ReFACT: Updating Text-to-Image Models by Editing the Text Encoder
This addresses the challenge of keeping text-to-image models current for end-users, though it is an incremental improvement over existing editing techniques.
The paper tackles the problem of outdated factual associations in text-to-image models by introducing ReFACT, a method that edits the text encoder to update these associations without costly re-training, achieving superior performance in generalization and preservation compared to other methods.
Our world is marked by unprecedented technological, global, and socio-political transformations, posing a significant challenge to text-to-image generative models. These models encode factual associations within their parameters that can quickly become outdated, diminishing their utility for end-users.

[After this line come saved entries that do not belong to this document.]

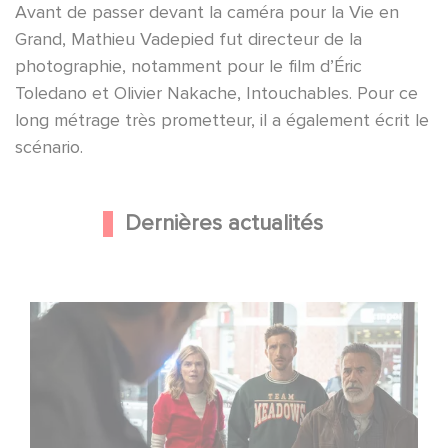
Avant de passer devant la caméra pour la Vie en
Grand, Mathieu Vadepied fut directeur de la
photographie, notamment pour le film d’Éric
Toledano et Olivier Nakache, Intouchables. Pour ce
long métrage très prometteur, il a également écrit le
scénario.
Dernières actualités
Une nouvelle comédie avec Baptiste Lecaplain et José
Garcia en 2027 !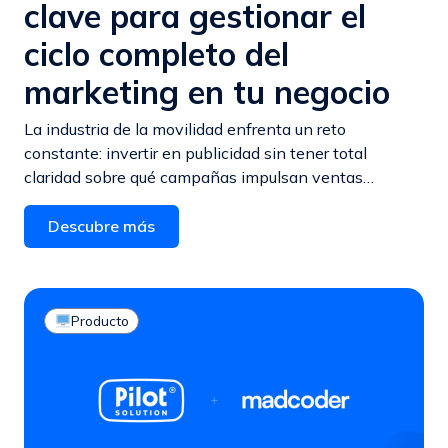
clave para gestionar el
ciclo completo del
marketing en tu negocio
La industria de la movilidad enfrenta un reto
constante: invertir en publicidad sin tener total
claridad sobre qué campañas impulsan ventas…
Descubre más
Producto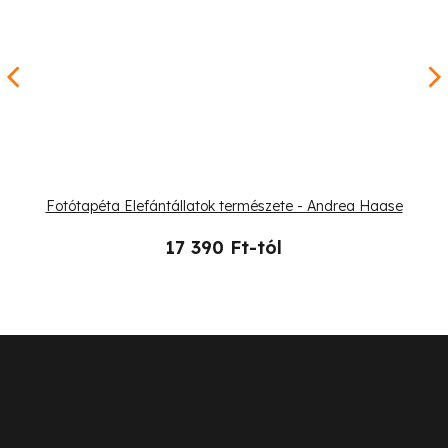
Fotótapéta Elefántállatok természete - Andrea Haase
17 390 Ft-tól
L
á
b
Ügyfélszolgálat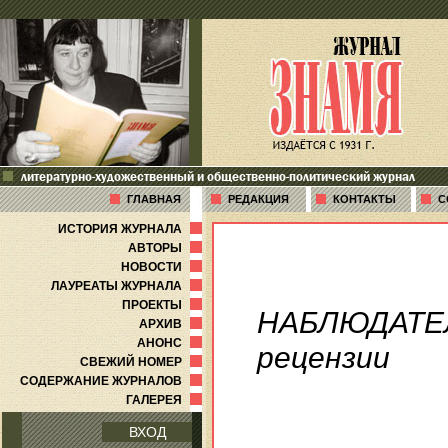
литературно-художественный и общественно-политический журнал
ГЛАВНАЯ
РЕДАКЦИЯ
КОНТАКТЫ
С
ИСТОРИЯ ЖУРНАЛА
АВТОРЫ
НОВОСТИ
ЛАУРЕАТЫ ЖУРНАЛА
ПРОЕКТЫ
НАБЛЮДАТЕ
АРХИВ
АНОНС
рецензии
СВЕЖИЙ НОМЕР
СОДЕРЖАНИЕ ЖУРНАЛОВ
ГАЛЕРЕЯ
ВХОД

To that end, we introduce ReFACT, a novel approach for editing factual associations in text-to-image models without relaying on explicit input from end-users or costly re-training. ReFACT updates the weights of a specific layer in the text encoder, modifying only a tiny portion of the model's parameters and leaving the rest of the model unaffected. We empirically evaluate ReFACT on an existing benchmark, alongside a newly curated dataset. Compared to other methods, ReFACT achieves superior performance in both generalization to related concepts and preservation of unrelated concepts. Furthermore, ReFACT maintains image generation quality, making it a practical tool for updating and correcting factual information in text-to-image models.